Design Medline, Cochrane Central, and CAB databases were searched between 1960 through October 2016 for English language publications on apple intake and CVD risk factors. Studies in adults (healthy or with CVD risk factors [obesity, dyslipidemia, diabetes, hypertension at baseline]) of all designs that quantified apple intake were included. CVD risk factors of interest included serum lipids, blood pressure, body weight, blood glucose, inflammatory markers, and clinical outcomes of CVD. The minimum duration of follow-up for blood lipid outcomes was 3 weeks.
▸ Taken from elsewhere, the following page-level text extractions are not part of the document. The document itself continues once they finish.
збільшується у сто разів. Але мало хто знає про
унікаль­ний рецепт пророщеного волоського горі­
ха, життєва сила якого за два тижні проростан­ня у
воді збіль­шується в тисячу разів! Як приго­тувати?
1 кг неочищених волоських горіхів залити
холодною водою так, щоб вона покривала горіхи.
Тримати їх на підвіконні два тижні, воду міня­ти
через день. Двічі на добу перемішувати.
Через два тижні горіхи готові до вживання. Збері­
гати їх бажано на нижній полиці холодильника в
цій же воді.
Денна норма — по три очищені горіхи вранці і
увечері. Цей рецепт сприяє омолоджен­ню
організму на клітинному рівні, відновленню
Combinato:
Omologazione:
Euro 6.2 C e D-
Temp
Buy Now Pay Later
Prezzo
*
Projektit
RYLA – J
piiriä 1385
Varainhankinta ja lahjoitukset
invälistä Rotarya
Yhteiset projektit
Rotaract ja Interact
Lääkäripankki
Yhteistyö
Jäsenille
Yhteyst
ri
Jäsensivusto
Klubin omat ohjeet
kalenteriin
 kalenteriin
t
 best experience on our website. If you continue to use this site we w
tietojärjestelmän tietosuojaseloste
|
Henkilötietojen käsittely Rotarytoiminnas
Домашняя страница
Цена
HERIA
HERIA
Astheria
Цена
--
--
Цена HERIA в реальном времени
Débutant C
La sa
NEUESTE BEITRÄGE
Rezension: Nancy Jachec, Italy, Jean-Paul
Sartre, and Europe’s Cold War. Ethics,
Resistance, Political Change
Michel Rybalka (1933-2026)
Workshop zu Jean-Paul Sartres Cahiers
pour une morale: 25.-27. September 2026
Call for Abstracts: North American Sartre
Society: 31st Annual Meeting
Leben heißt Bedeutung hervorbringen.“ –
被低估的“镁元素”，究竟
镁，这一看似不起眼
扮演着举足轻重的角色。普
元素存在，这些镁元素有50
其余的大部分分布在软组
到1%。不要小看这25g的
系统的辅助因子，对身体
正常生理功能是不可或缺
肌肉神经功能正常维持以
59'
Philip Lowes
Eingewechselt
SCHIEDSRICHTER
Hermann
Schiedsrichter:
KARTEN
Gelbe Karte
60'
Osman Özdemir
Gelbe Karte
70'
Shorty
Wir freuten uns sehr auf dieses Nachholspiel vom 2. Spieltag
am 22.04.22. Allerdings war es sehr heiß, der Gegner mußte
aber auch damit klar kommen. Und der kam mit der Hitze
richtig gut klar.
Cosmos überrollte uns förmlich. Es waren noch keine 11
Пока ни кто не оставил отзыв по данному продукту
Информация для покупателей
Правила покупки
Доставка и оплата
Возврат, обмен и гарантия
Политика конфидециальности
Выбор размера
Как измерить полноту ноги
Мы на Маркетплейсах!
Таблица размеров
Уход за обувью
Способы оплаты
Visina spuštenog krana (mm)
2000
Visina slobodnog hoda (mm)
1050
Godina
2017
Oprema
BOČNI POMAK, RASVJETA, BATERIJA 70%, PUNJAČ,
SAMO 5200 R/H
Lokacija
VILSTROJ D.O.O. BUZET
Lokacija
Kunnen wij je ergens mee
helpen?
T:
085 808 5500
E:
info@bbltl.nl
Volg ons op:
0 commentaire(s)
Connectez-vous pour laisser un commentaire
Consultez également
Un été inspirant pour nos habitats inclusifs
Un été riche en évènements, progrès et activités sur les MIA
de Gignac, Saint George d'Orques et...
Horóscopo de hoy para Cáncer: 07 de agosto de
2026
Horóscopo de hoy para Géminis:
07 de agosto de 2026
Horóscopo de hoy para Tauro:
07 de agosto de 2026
Results The search resulted in 7 Randomized Control Trials (RCTs, 471 subjects) and 13 eligible observational articles (13 cohorts). All trials reported quantitative data for at least one outcome of interest, and 5 reported qualitative data for other outcomes. Ten observational studies reported quantitative data and 3 qualitative data. One trial and 8 cohorts reported exposure of apple combined with pear.
Apple intake significantly decreased body mass index (BMI, 3 studies, net change −0.39 mg/dL, 95% CI −0.59, -0.20). There was no significant change in body weight, LDL, total cholesterol, HDL or triglycerides. In observational studies apple intake showed a decreased association with coronary heart disease (4 cohorts, summary Risk Ratio [RR] 0.84, 95% CI 0.73, 0.98), cerebrovascular disease (3 cohorts, net change 0.84, 95% CI 0.72, 0.99), cardiovascular death (3 studies, summary RR 0.76, 95% CI 0.62, 0.92), diabetes (4 studies, summary RR 0.76, 95% CI 0.66, 0.89), and all-cause mortality (4 studies, summary RR 0.83, 95% CI 0.74, 0.92). No significant association was found between apple intake and risk of cerebral infarction or intracerebral hemorrhage.
Conclusion RCTs of apple intake did not show a statistically significant change in many risk factors for CVD. Observational studies found a decreased risk of coronary heart disease, cerebrovascular disease, cardiovascular death, and all-cause mortality and apple intake. Apple consumption may be of benefit to CVD prevention.